I’m surprised at Slacks fast popularity given this limited history stuff


Ok, thanks to @seancorfield, we just installed the IRCCloud app here. This means that you can sign up with IRCCloud for $5/year, and get persistent logging of all your Slack content, including DMs.


You need to be a paid IRCCloud user to enable this right now, since it’s still in their Labs


I thought it was $5/month not per year?


(I swear it was $5/month back when I had a paid account)


My apologies, you’re right - $5/month or $50/year if you pay annually.


Oh that is a nice thing, it is about time and loads of kudos if they are still a thing to IRCCloud folks!

Alex Miller (Clojure team)02:03:51

but doesn’t that all go away when slack stops doing irc?

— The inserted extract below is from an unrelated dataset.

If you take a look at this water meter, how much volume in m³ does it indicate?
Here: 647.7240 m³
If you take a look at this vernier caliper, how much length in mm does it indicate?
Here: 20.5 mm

Alex Miller (Clojure team)02:03:32

ah, the answer is no as they’re using the api


@alexmiller right. The only issue is that you can’t use a third-party IRC client with IRCCloud, only the web interface.

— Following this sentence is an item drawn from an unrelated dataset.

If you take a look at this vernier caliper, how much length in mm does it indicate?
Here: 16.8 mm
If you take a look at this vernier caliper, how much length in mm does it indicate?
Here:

But even if I never actually log into it, I’ll just treat it as my Slack archiver and log in if I need to look at my history.

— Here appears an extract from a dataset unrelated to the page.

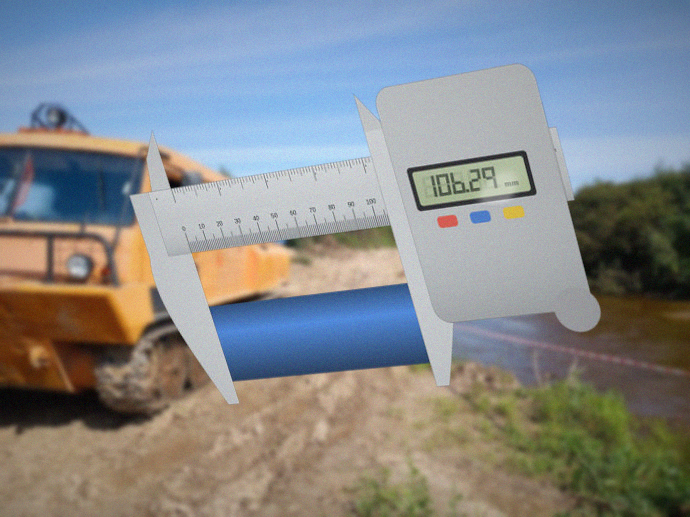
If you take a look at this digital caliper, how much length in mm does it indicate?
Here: 106.29 mm
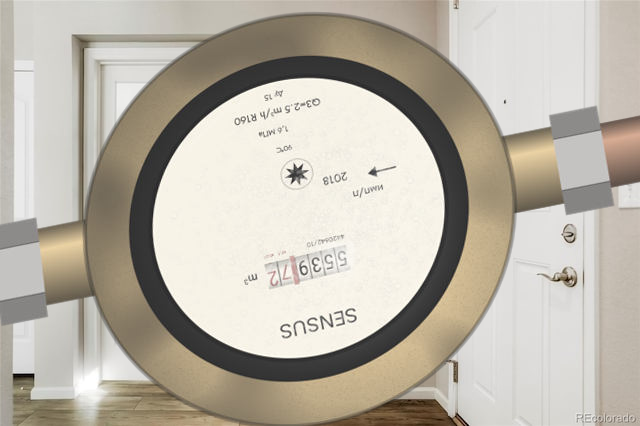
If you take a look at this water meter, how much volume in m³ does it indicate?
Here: 5539.72 m³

(Not criticizing the admins here. @seancorfield in particular has been amazing.) However, is insane. What is slack trying to do?


Interesting. In the past they took a firm stance on the opposite.


Larger companies insist on full access to email and chat transcripts to satisfy requests for discovery in the event of a legal proceeding. Products like the Google suite have explicit e-discovery features (IIRC Google calls theirs “Vault”) that archive emails and chats that match a predefined criteria, regardless if the employees have attempted to delete the messages. Other third party products exist for this too. Not at all surprising to me that Slack would add this feature.


Which doesn’t mean the employer will let “bosses” snoop on employees as a routine thing. I’ve never seen that happen. Only in legal discovery.


But that’s up to the company to establish as policy, not something Slack can control.


tl;dr that's not new, what is new is that the writers of the messages won't be notified.

Drew Verlee15:03:00

This is a fascinating topic. Is it just a matter of who is paying? Like in unpaid plans the admins do this?

Drew Verlee15:03:52

> But don’t assume that you’re safe if your organization uses a free or Standard plan; administrators can request access to the data export tool by providing Slack with either valid legal process, consent of team members, or a requirement or right under applicable laws.

Drew Verlee15:03:12

I bet, in reality, you dont even have to be the admin. Meaning, that if there is a way, it can be done. which isn’t saying much.


Slack let's admins download all public content. Private content is not accessible on free or standard plans -- unless you can prove legal necessity (which is going to be exceedingly rare). I'm not surprised corporate Slack customers need this feature tho -- it's basic legal compliance.